Your professional path is marked by major projects, of which there are only a certain number on the Czech market.
How is your office managing to secure new contracts after your independence?
Projektil is an established brand, and I am trying to build a new one. I left in the middle of 2020. We continued to finish the bank for another year, which kept us quite busy in my office. Besides, we did a few unsuccessful and one successful competition. I am dedicated to the same things that I was at Projektil. A broad spectrum of assignments, focusing on the public sector and space. And I have started to enjoy small things too.

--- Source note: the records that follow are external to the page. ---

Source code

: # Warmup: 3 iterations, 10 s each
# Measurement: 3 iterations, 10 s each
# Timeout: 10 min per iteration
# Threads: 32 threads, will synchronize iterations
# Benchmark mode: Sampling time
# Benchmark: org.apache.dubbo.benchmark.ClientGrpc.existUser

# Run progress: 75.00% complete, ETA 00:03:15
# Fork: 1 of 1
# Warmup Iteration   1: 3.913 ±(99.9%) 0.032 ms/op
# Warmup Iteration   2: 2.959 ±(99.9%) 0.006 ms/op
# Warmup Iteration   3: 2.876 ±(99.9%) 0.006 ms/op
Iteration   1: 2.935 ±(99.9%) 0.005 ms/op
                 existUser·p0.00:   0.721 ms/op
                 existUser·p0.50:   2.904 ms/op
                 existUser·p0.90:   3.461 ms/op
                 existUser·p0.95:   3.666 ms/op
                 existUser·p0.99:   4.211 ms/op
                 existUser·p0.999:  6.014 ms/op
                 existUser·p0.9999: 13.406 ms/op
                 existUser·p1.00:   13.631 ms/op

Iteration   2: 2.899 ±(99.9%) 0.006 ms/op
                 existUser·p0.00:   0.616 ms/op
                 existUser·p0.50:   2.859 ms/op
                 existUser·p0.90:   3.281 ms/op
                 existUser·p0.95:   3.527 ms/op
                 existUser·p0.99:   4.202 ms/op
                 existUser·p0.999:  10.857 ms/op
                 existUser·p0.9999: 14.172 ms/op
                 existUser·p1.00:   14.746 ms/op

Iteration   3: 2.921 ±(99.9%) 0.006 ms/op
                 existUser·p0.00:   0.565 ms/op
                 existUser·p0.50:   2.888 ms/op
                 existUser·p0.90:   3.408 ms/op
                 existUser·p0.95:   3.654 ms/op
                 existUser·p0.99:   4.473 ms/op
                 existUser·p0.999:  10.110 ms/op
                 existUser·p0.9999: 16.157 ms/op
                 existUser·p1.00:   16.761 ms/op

2022 - Reconstruction of Náměstí Svobody in Kladno, collaboration with landscape architects Steiner and Malíková

How has COVID-19 impacted everything? Professionally and personally?
The first lockdown at school was tough. It was hard to get used to online teaching. Nobody knew how to do it. Everyone sat home alone. We were interrupting each other. We didn’t know how to use the “vote hand.” The assignment was not prepared for online teaching. During the second autumn lockdown, we met with Bára and Markéta at the school so that at least the three of us could be together; we could immediately know each other’s reactions and consult and comment outside the microphone. Thus, consultations proceeded more efficiently. We decided to do group projects instead of individual ones. Consulting twenty projects online is deadly. In the end, it began working for us and pushed me personally ahead. Now the school is full of students again; the spirit has returned, the walls are covered, and you can see the process. There are four of us in the office, so we continued to meet during the pandemic; only when someone was in quarantine, they joined remotely.

Did any projects need to be stopped?
The Hradec bank was amazing; that went almost exactly according to schedule. The exhibition in Ústí dragged on for a year, and is still not finished. Rather than some external influences, it reflects the client’s capabilities.

The interview took place on September 7, 2021, at the NTK café and on November 26, 2021, in the studio of Roman Brychta at Bořislavka.
The English translation is powered by AI tool. Switch to Czech to view the original text source.